Test your implementation on all test files you have. For that purpose, make test-codegen MODE=codegen-ssa runs your compiler on the whole test suite, while make test-smart MODE=codegen-ssa only runs it on tests from lab 5 (this is less thorough but faster).

Make sure no debug output (print\_dot...) is printed when options --debug, --graphs, --dom-graphs and --ssa-graphs are not given. In particular, we do not want any pdf file to be opened when we will use make test-codegen MODE=codegen-ssa on your delivered code.
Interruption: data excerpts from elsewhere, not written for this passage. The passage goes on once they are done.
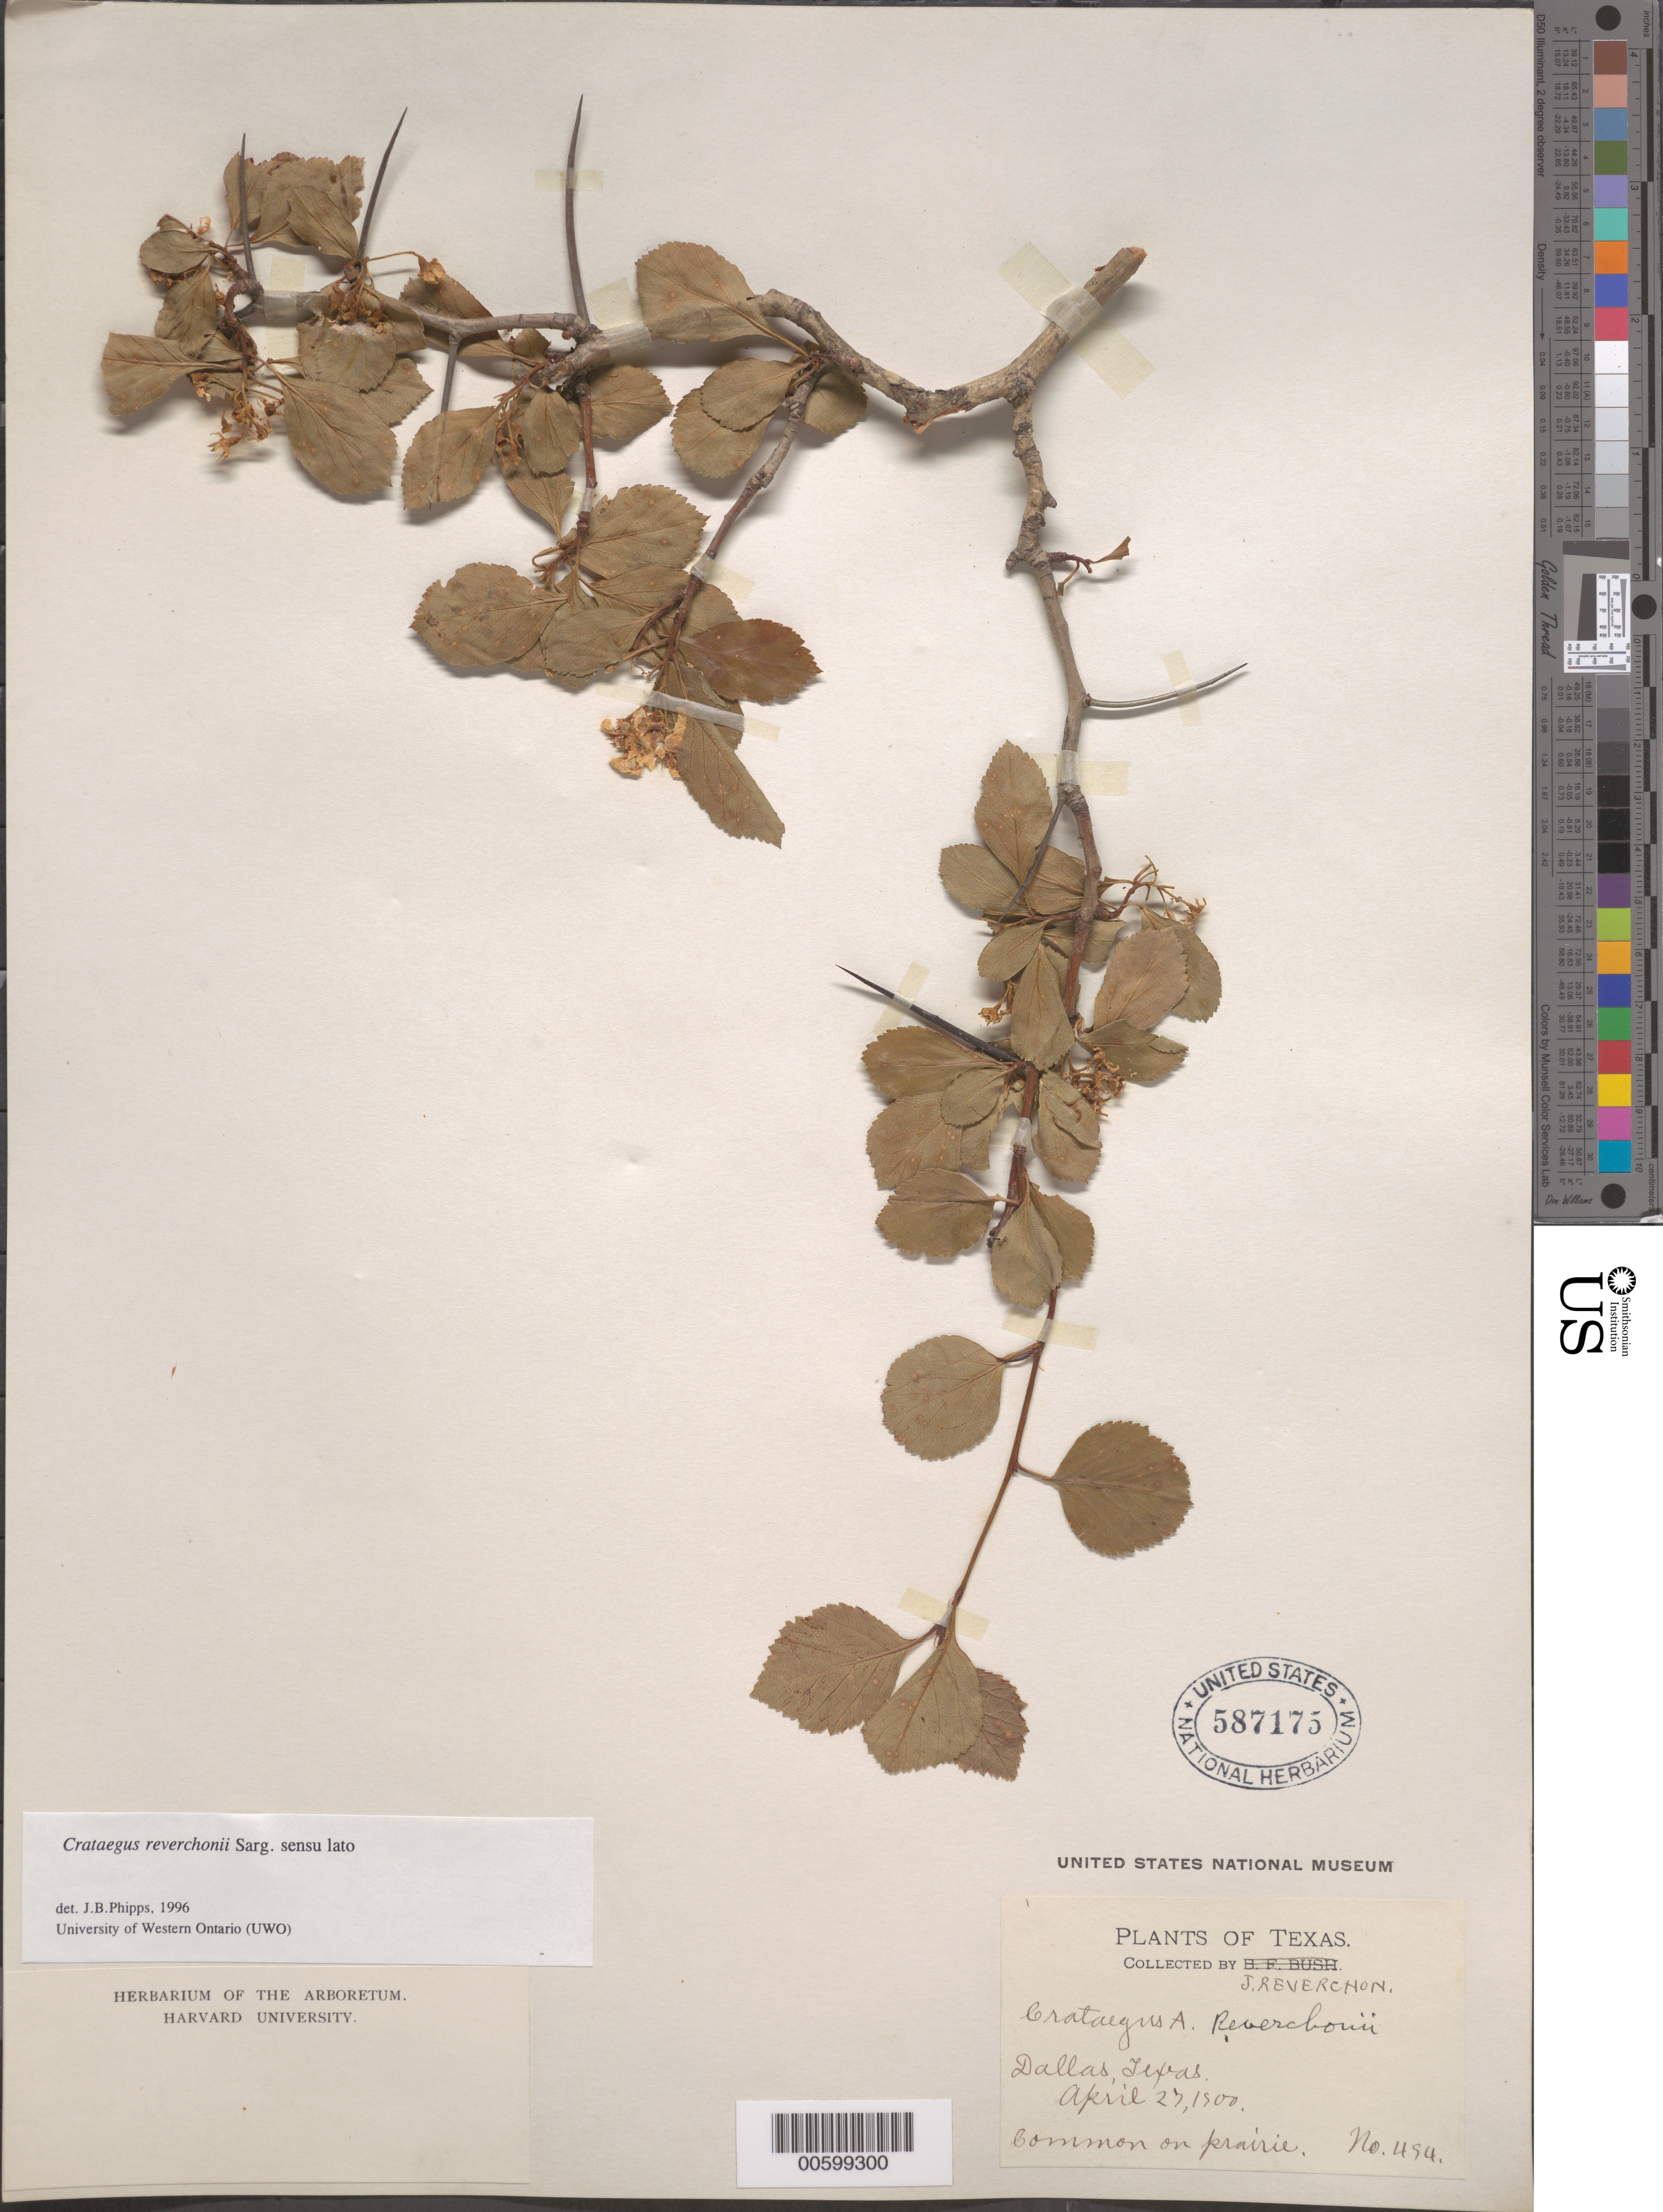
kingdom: Plantae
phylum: Tracheophyta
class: Magnoliopsida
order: Rosales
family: Rosaceae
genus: Crataegus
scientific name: Crataegus reverchonii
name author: Sarg.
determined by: Phipps, James B., (UWO), University of Western Ontario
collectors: J. Reverchon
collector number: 454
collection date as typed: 27 Apr 1900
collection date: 1900-04-27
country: United States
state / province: Texas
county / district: Dallas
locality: Dallas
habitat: Common on prairie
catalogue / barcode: US 587175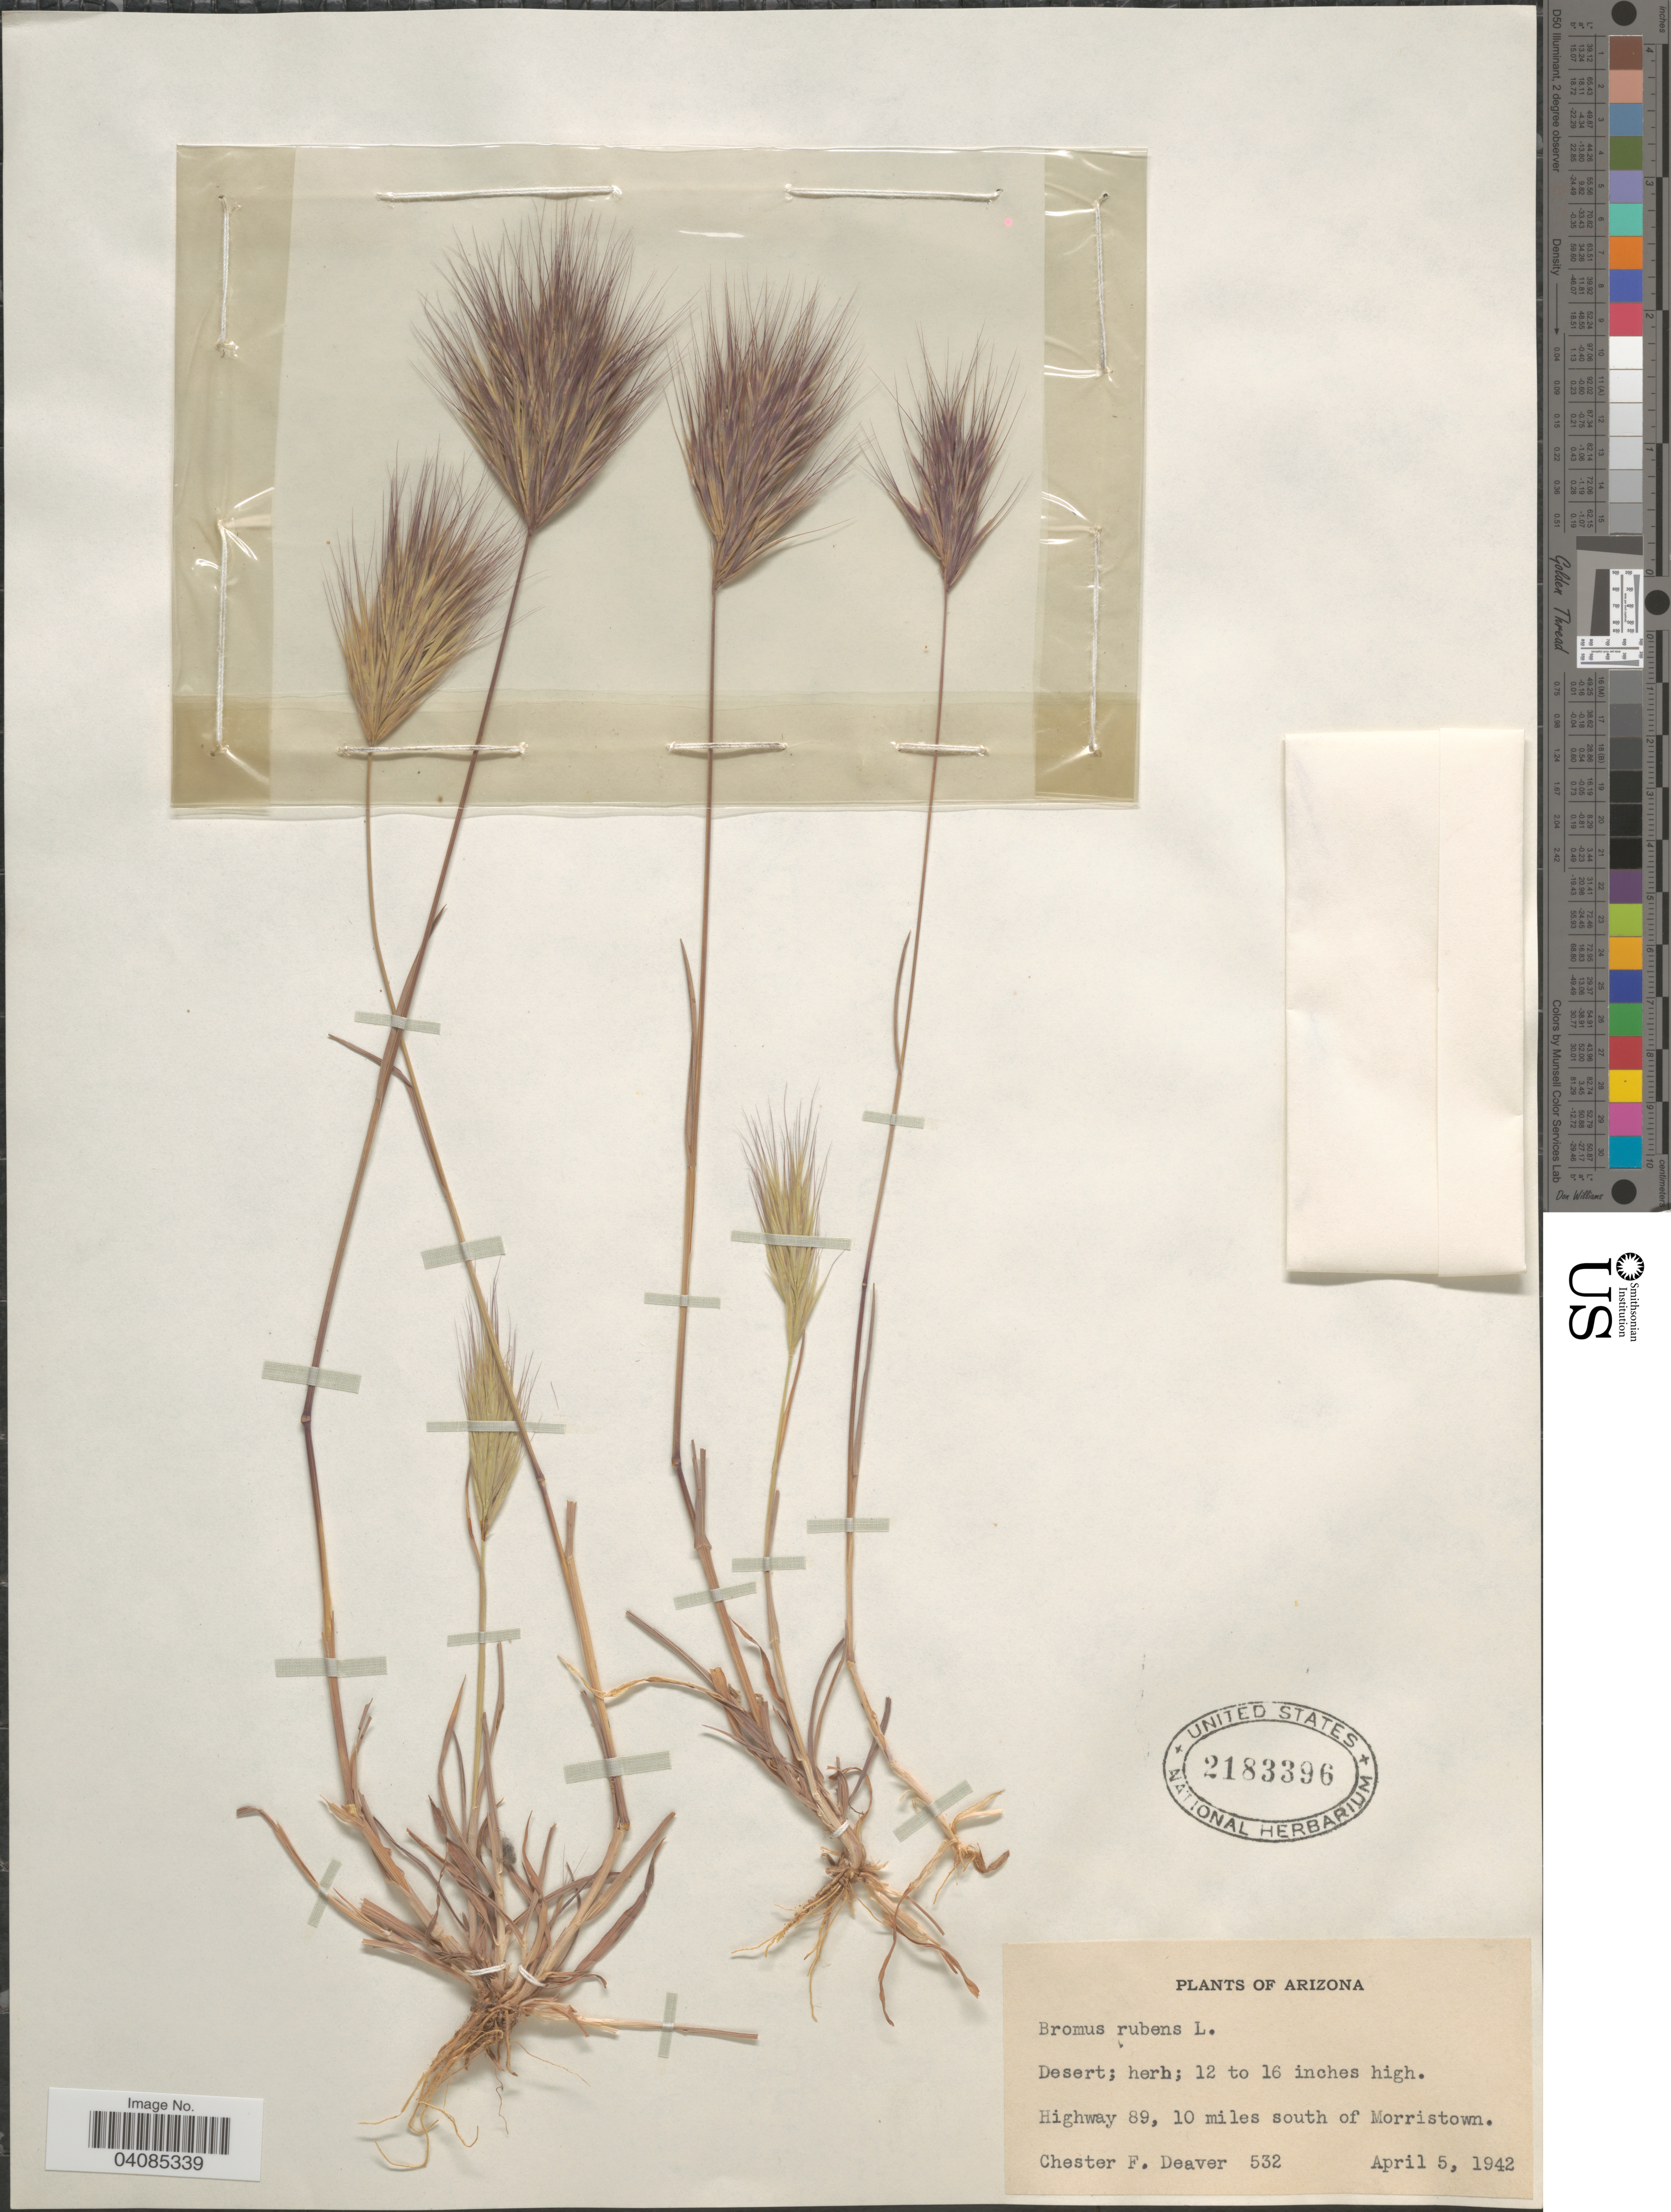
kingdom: Plantae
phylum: Tracheophyta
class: Liliopsida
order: Poales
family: Poaceae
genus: Bromus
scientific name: Bromus rubens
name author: L.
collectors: C. Deaver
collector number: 532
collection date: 1942-04-05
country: United States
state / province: Arizona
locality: Highway 89, 10 miles south of Morristown.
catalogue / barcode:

Do not forget to check that your test suite has a good coverage of the files relevant to Lab 5. To see detailed information on coverage, open htmlcov/index.html in your web browser after a run of make test-codegen MODE=codegen-ssa.

### 5.4 Extensions

#### EXERCISE #6 ► Optimising swaps

Improve the algorithm of sequentialize\_moves to not use a supplementary register for cycles of size 1, as well as for cycles of size 2 between registers only.

# 5.5 Final delivery

We recall that your work is **personal** and code copy is **strictly forbidden**.

## EXERCISE #7 ► Archive

Labs 5a and 5b are due on the course's webpage on

https://etudes.ens-lyon.fr/

Python code and C test cases will be graded. Late deliveries will get a penalty of 1 point per hour. We will thoroughly check your code for plagiarism.

Type make tar to obtain the archive to send (change your name in the Makefile before!). Your archive must also contain tests (TESTS!) and a (minimal) README-SSA.md with your name, the functionality of the code, how to use it, your design choices if any, any extension you implemented, and known bugs you could not solve.